Why isn’t this addressed by our current system? In most cases of mass shootings, the threats preceding them don’t constitute a crime, much less one that would result in a firearms prohibition. And though it seems incomprehensible that someone with excellent mental health would kill schoolchildren, most people who commit mass shootings don’t do so because of a psychiatric disorder. This gap between the criminal justice system and the mental health system often means that angry young men with violent revenge fantasies, white supremacist ideologies, or hatred for women can legally purchase semiautomatic weapons and all the ammunition they want.
Most of these shooters do, however, exhibit warning signs, and nearly one-third of public mass violence is explicitly threatened before it happens. Persons considering suicide often exhibit warning signs, too. This is where extreme risk protection orders can fill the gap.
In our practice, we see this often. Here’s a hypothetical case that reflects our real experience. A man comes into our ED with alcohol on his breath, saying that he wants to die and take other people with him. We put him on a psychiatric hold to evaluate his mental health. We hear about his recent divorce, the loss of his job where he hates his coworkers, his difficult relationship with his child, and the guns he has at home. We determine he is at risk of harming himself and potentially others in his life. But, when he wakes up in the ED the next morning, he claims his suicidal thoughts were just due to the alcohol, and that he is fine now.
Alcohol abuse is not a mental illness for which we can hospitalize someone against their will, and he has not committed a crime. Without the option of an extreme risk protection order, we have to let this man go home to his guns, his alcohol, and his rage, fully aware of the harm he might soon cause.
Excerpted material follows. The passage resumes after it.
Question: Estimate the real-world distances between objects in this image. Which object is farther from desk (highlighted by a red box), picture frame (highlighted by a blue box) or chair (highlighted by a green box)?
Situations like these are why we helped to get an ERPO bill passed in California. That law emerged, in part, due to a knowledge that psychiatry and emergency medicine share with law enforcement – there are dangerous people who make known their intentions to commit violence or attempt suicide, but for whom, absent ERPOs, nothing can be done to separate them from the means to convert intention into action.
The law that came into being has filled that gap in California and provided a model for legislation in 16 additional states. Due process requirements are observed every step of the way. Now, when we encounter a patient like the one we describe above, we can work to have a petition submitted and, if a judge approves it, help ensure that he won’t harm himself or anyone else.
Our research shows that ERPOs have been used to intervene in many cases where mass violence was threatened or planned, and none of those threatened incidents has occurred. Other studies (see here and here) have shown that, in cases of threatened suicide, a life is saved for every 10 to 20 orders issued. That is a highly effective treatment for a potentially fatal condition.
As physicians, we have many tools available to save lives. Extreme risk protection orders are one we wish were widely available to protect our patients and people beyond the emergency department who are in danger.
Amy Barnhorst, MD is an emergency psychiatrist and the director of the BulletPoints Project. Garen Wintemute, MD, MPH, is an emergency medicine physician and the director of the California Center for Firearm Violence Prevention at UC Davis.